▶

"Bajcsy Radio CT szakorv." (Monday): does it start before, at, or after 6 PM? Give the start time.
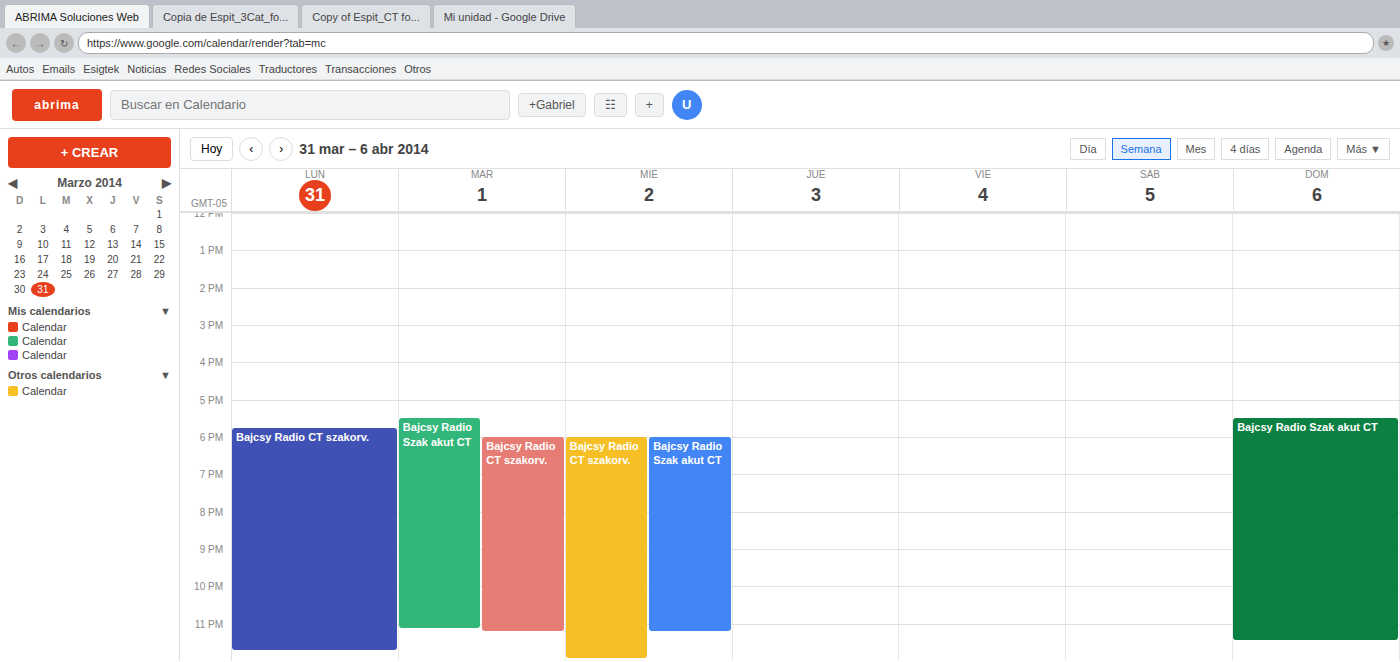
5:45 PM -- before 6 PM, 15 minutes above the 6 PM line.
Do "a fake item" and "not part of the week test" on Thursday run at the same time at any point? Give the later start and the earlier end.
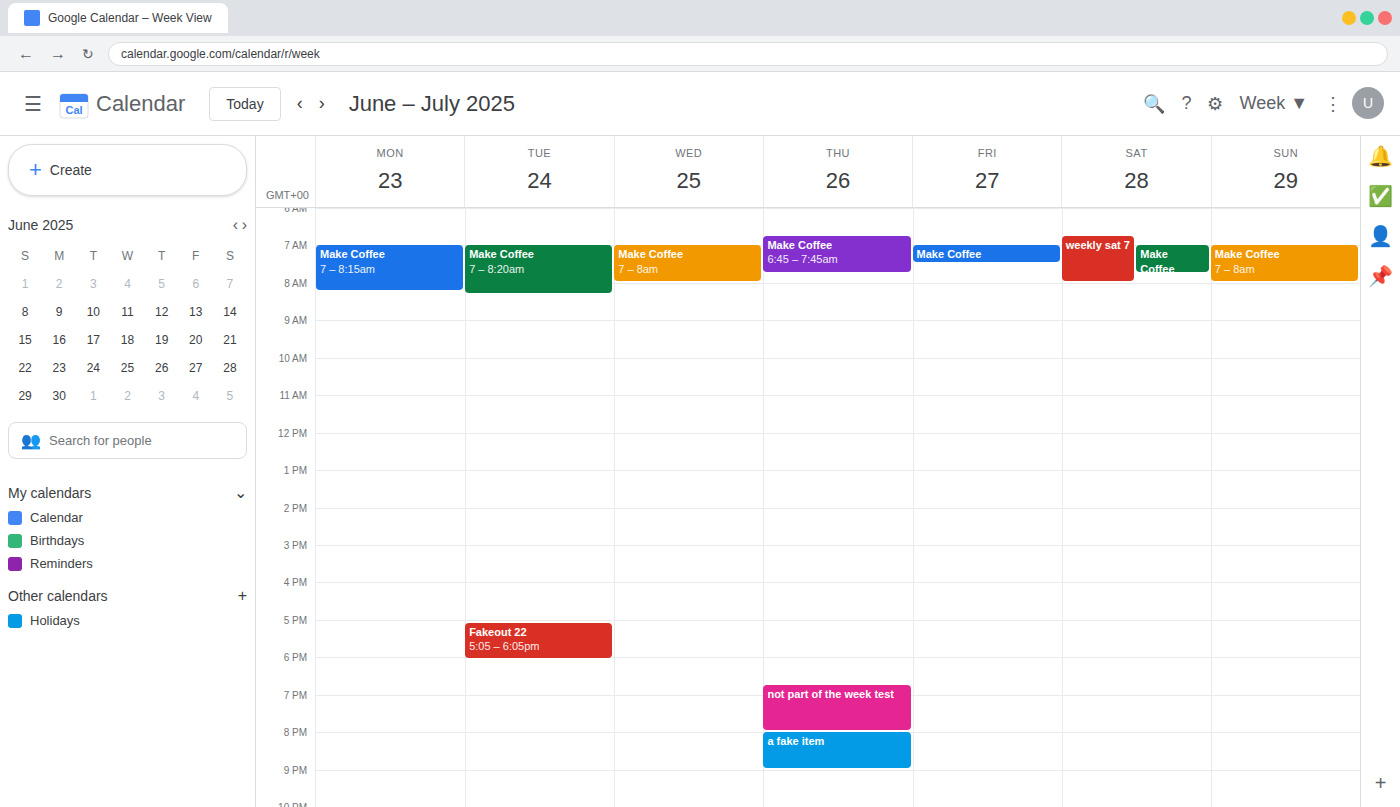
"not part of the week test" ends at 8:00 PM, exactly when "a fake item" starts -- they touch but do not overlap.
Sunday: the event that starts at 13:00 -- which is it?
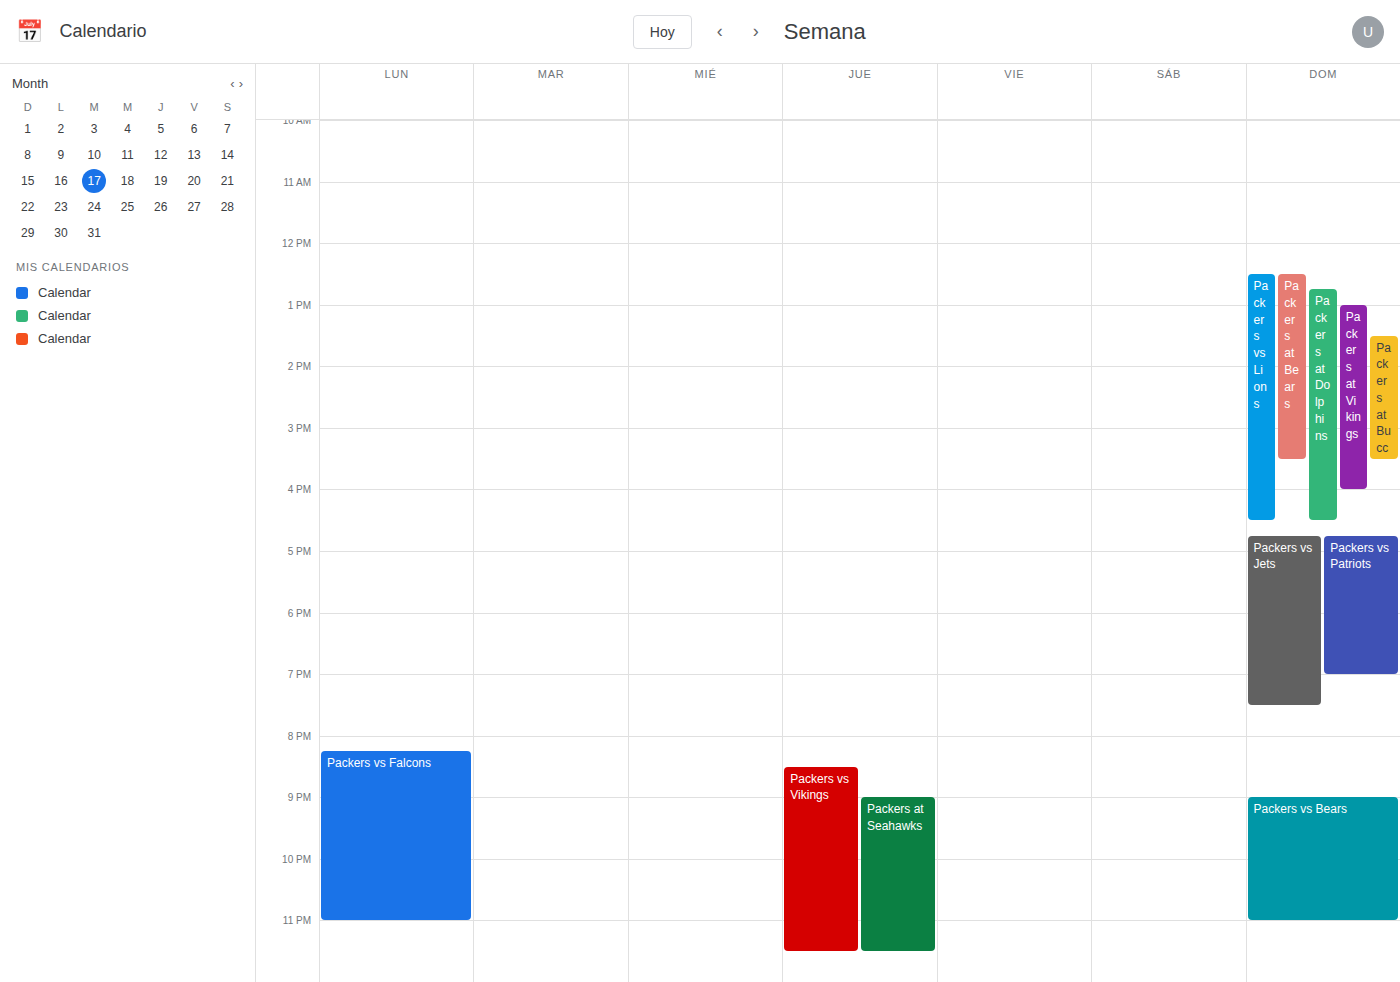
"Packers at Vikings"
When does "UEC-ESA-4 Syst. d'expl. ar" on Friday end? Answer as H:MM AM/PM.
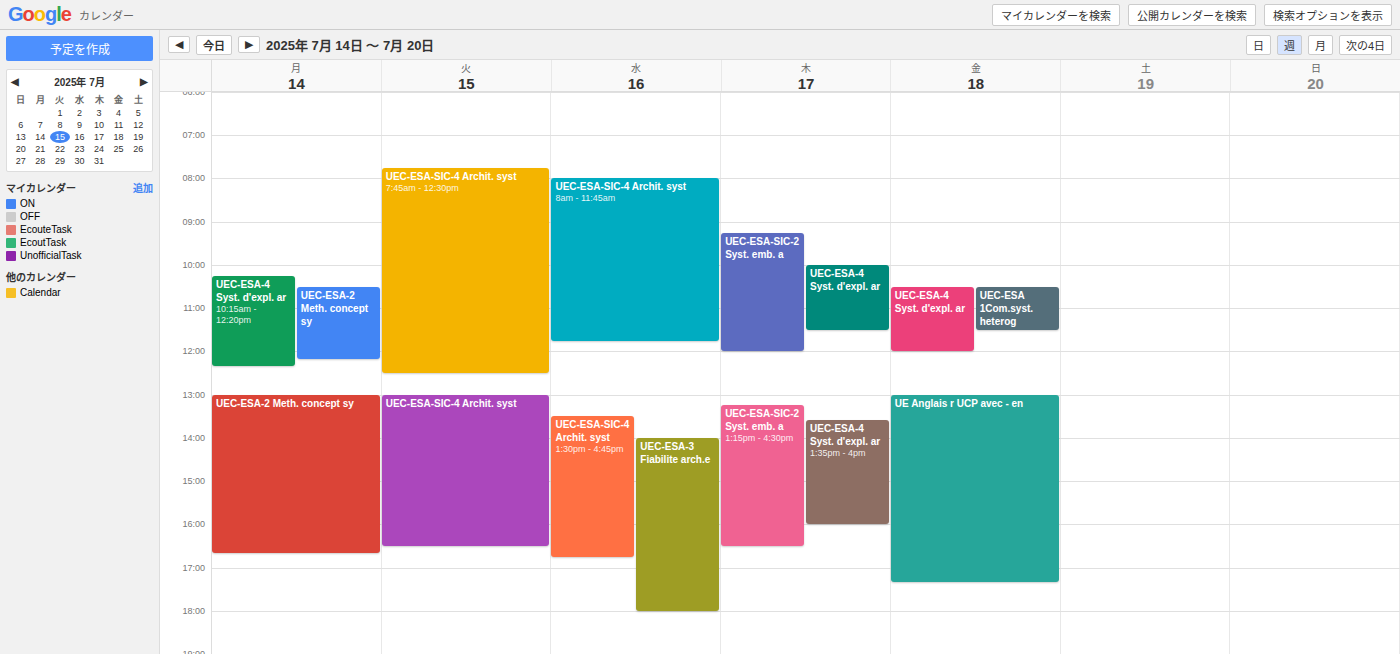
12:00 PM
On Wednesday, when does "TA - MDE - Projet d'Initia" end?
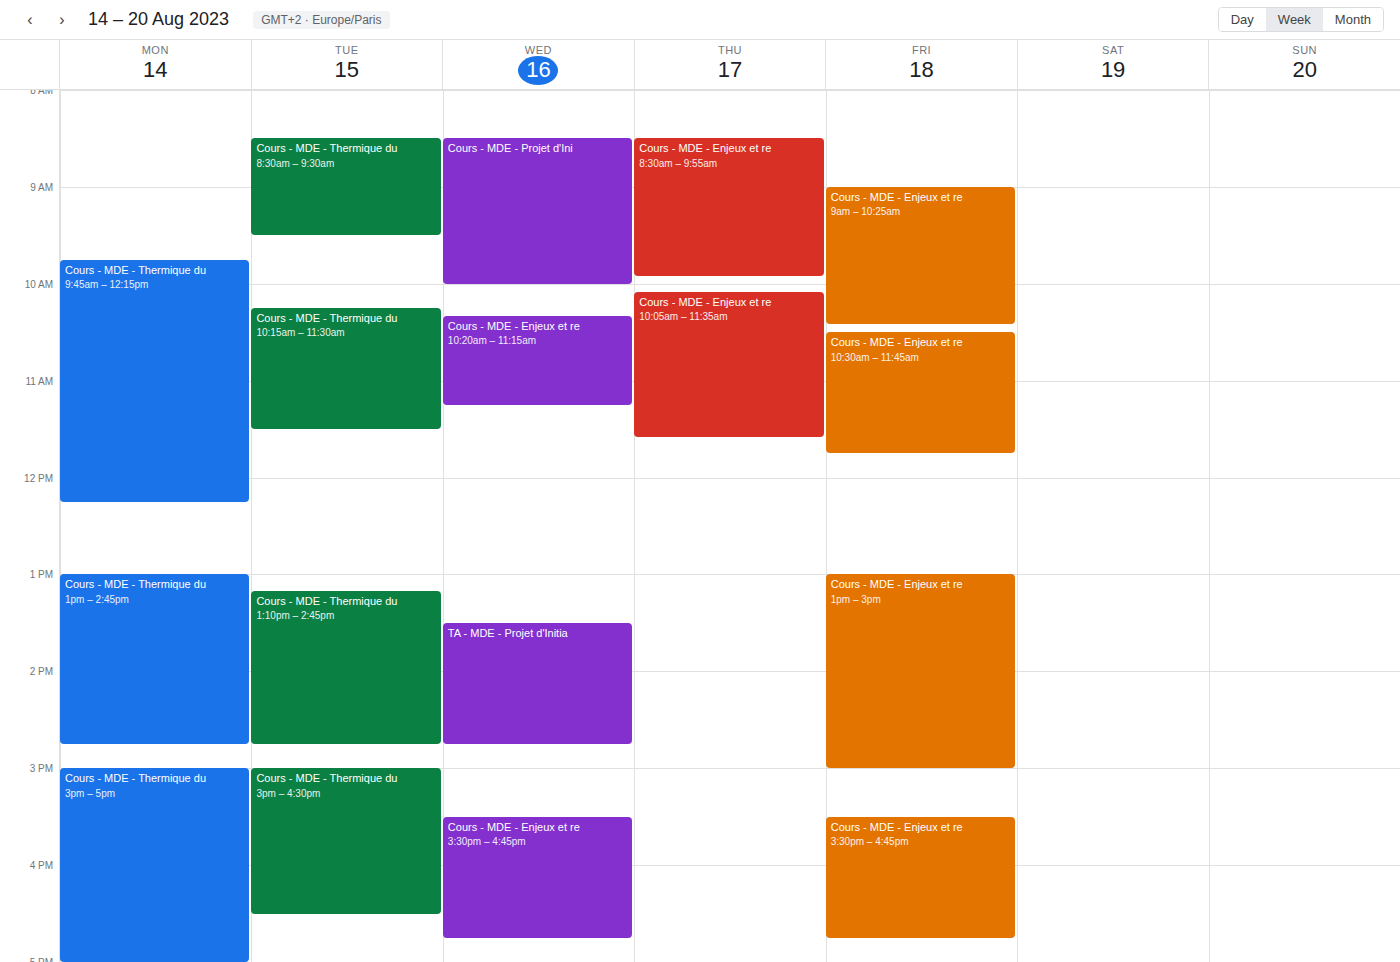
2:45 PM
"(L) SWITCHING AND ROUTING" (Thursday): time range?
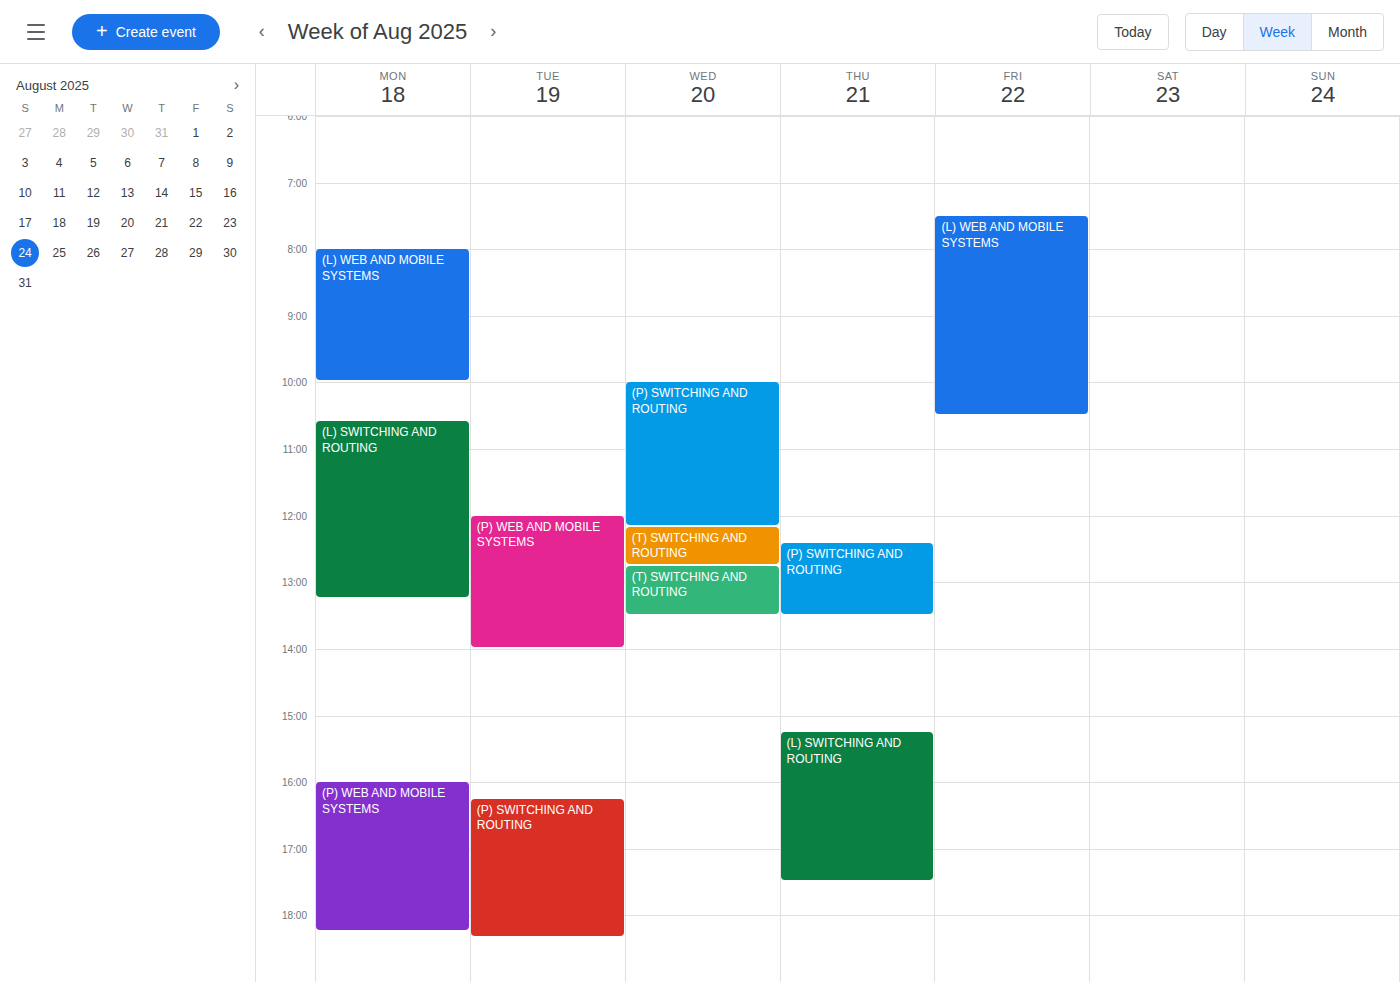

◀

• _EXERCISE OBJECTIVE_
From the records above, gather every line that contains the word "week" and copy each of those lines out in full.

• _CORRECT RESPONSE_
Do "a fake item" and "not part of the week test" on Thursday run at the same time at any point? Give the later start and the earlier end.
"not part of the week test" ends at 8:00 PM, exactly when "a fake item" starts -- they touch but do not overlap.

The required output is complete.